(Page-level text extractions)
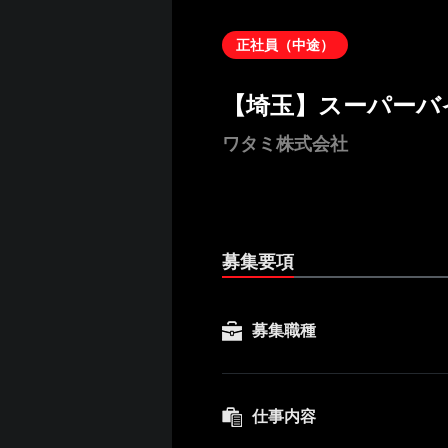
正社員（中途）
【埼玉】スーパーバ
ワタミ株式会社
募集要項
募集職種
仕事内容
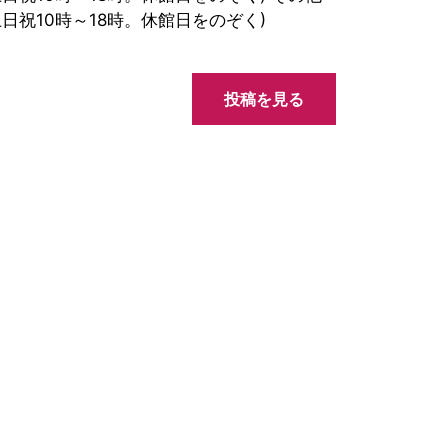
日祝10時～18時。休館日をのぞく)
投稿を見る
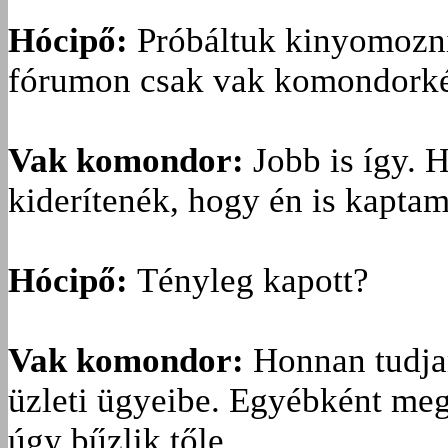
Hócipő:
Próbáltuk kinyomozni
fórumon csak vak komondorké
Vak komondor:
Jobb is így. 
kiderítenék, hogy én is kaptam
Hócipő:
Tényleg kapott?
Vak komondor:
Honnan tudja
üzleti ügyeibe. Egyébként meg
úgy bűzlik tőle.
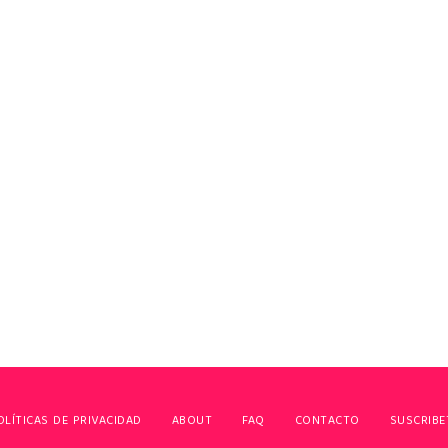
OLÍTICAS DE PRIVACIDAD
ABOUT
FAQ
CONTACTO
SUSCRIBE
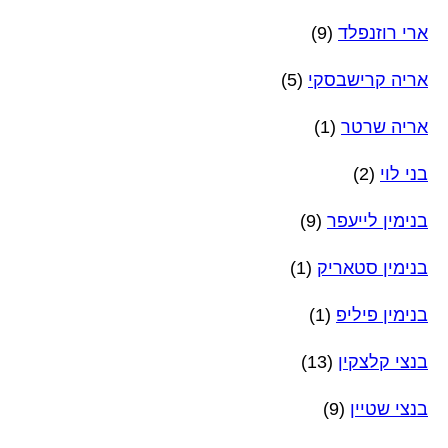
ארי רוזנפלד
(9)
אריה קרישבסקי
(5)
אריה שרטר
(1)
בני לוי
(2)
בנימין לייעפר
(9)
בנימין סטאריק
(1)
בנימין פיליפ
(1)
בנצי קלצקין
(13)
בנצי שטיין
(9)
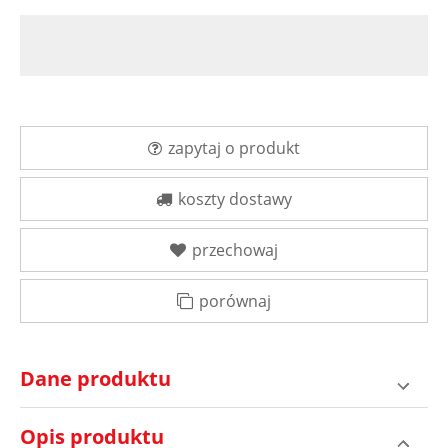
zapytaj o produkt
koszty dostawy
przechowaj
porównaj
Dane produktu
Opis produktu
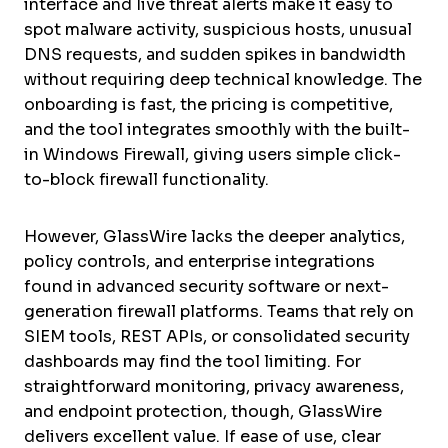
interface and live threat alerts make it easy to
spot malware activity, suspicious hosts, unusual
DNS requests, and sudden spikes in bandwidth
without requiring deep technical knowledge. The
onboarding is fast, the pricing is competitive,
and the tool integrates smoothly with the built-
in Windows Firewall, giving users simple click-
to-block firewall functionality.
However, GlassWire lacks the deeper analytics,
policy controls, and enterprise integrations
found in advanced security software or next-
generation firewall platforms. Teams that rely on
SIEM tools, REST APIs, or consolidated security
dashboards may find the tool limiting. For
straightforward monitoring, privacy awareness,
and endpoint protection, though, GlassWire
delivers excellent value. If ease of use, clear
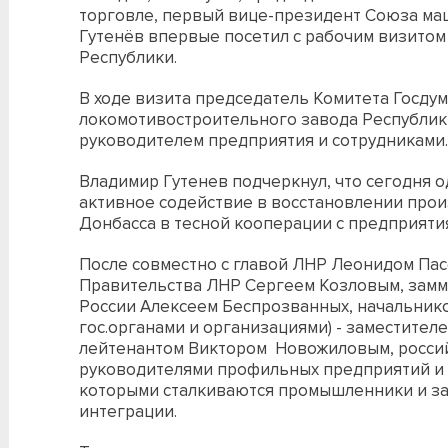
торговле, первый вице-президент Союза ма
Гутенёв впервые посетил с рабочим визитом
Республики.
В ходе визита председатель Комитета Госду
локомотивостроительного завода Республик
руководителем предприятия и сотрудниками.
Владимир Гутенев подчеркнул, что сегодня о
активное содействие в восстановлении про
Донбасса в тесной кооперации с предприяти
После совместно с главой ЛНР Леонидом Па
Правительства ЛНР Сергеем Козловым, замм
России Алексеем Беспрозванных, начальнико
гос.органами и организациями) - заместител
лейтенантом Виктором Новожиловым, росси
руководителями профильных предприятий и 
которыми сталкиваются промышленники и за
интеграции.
==
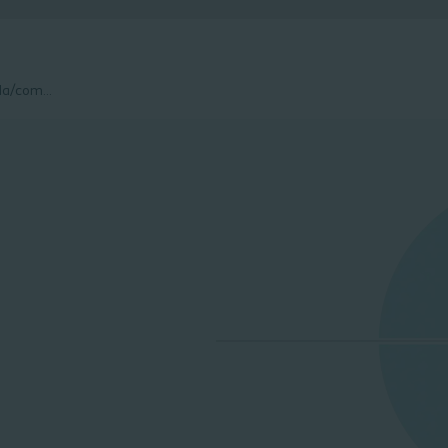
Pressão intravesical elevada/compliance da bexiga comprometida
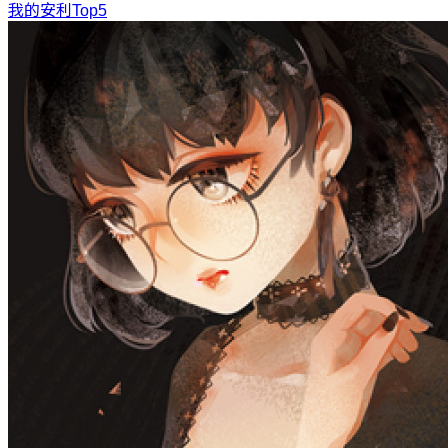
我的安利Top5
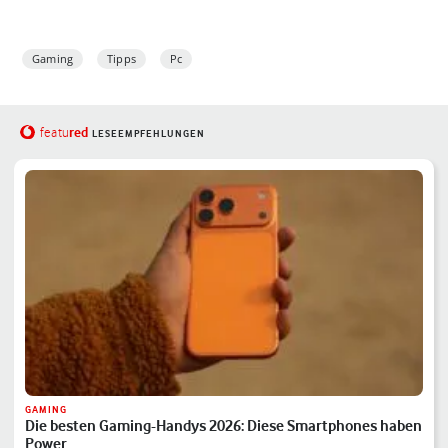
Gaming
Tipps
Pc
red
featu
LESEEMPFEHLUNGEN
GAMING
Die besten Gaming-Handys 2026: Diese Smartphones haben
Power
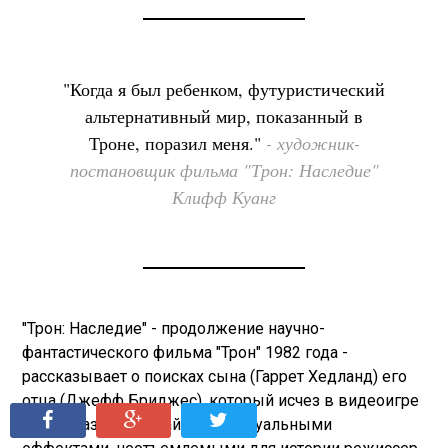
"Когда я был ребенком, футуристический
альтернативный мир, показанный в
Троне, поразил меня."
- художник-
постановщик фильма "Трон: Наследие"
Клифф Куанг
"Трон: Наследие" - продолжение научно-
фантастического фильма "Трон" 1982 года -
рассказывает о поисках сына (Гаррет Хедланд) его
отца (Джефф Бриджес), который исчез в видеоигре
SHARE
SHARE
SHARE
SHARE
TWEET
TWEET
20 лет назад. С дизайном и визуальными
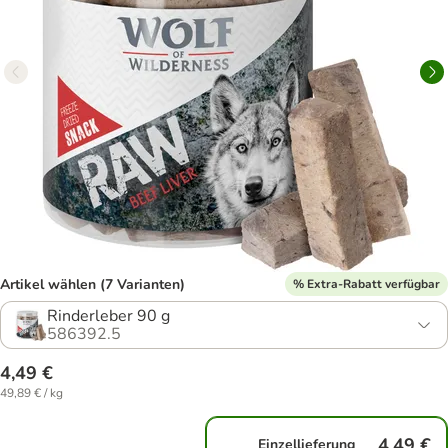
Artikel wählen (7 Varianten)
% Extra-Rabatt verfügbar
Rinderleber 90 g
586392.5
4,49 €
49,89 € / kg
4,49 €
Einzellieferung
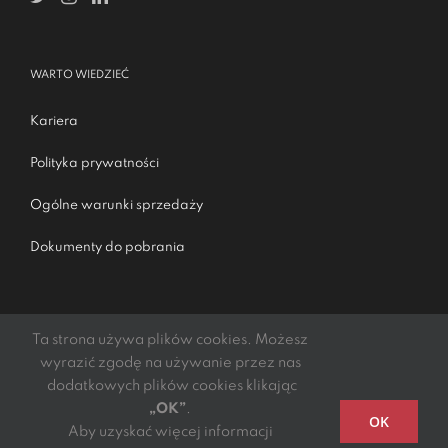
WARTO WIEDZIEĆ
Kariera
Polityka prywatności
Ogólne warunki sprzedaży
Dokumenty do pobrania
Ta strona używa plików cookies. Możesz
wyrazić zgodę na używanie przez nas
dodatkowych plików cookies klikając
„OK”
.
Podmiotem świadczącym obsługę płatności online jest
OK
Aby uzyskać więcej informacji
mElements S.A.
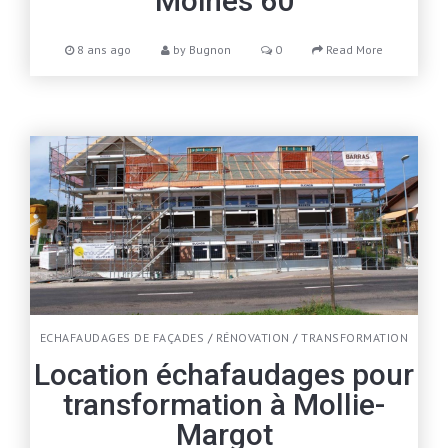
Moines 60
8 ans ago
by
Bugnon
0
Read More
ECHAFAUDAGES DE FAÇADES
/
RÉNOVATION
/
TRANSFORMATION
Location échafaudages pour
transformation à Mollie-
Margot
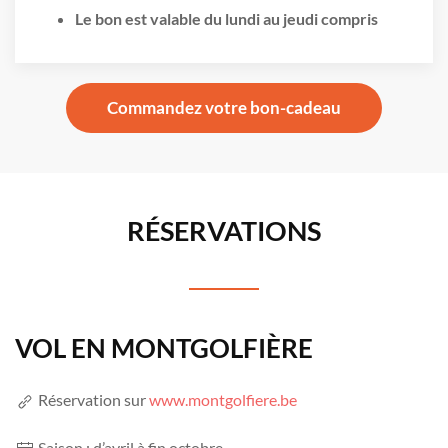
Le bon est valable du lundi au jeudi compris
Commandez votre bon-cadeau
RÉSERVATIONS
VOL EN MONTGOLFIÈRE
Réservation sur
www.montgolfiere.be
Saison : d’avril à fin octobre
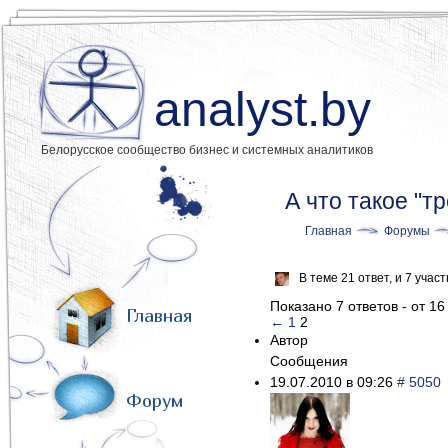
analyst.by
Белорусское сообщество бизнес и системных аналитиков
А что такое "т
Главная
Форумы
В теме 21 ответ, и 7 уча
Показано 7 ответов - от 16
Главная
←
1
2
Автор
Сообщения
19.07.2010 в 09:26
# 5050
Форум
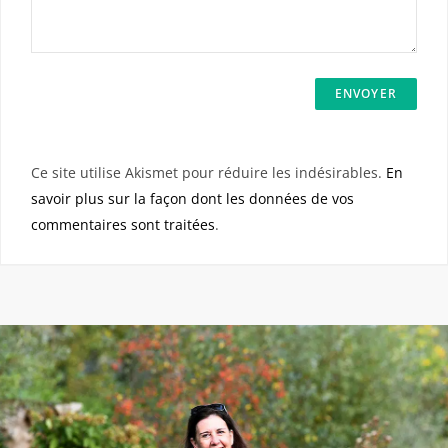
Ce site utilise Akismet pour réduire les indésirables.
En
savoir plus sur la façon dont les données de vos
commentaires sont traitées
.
--
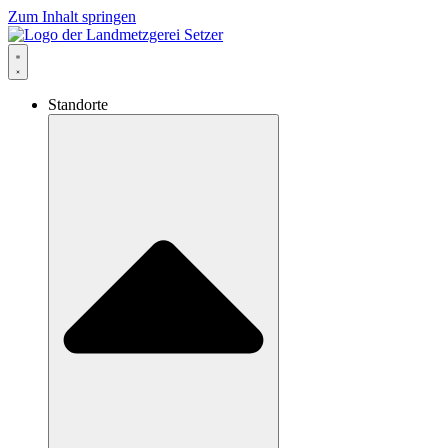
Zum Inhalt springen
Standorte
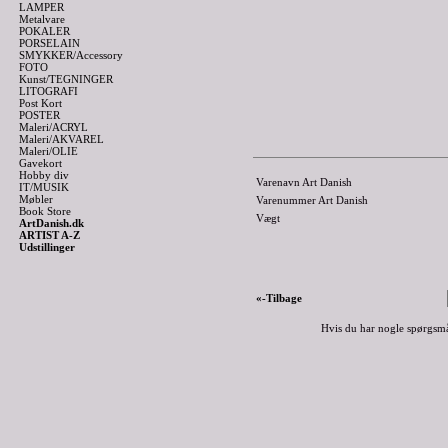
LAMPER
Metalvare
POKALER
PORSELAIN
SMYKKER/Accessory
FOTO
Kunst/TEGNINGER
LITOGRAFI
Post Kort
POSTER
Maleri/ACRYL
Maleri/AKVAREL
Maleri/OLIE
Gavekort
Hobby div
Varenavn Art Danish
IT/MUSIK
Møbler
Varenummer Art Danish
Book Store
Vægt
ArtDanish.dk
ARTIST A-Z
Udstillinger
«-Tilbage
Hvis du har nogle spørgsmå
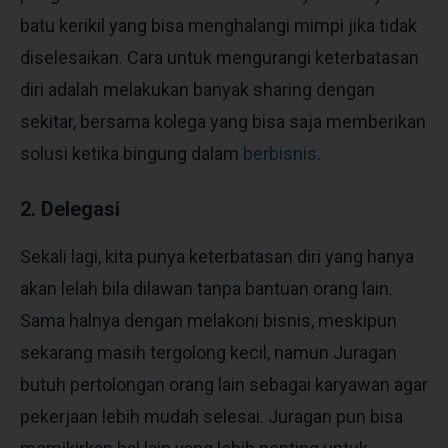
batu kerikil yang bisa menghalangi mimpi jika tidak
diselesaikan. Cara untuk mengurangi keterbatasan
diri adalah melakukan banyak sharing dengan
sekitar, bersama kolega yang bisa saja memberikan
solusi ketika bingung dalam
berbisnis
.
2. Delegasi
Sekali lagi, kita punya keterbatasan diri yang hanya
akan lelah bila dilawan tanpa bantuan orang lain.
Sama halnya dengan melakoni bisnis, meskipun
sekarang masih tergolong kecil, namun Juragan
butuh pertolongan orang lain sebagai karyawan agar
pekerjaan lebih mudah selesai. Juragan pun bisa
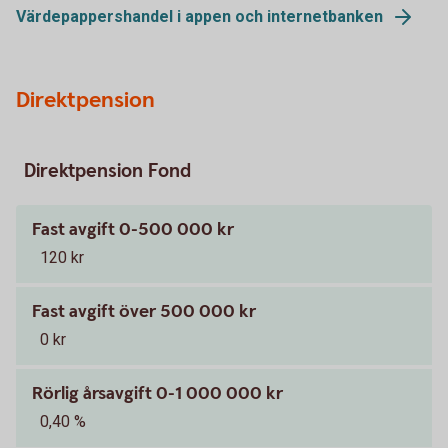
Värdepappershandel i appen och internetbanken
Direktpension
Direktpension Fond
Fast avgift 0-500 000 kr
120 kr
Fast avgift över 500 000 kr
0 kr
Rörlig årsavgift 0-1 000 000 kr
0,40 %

--- Required work ---
Your job is to copy out every line from the records above that has the word "keterbatasan".

--- Exercise output ---
diselesaikan. Cara untuk mengurangi keterbatasan
Sekali lagi, kita punya keterbatasan diri yang hanya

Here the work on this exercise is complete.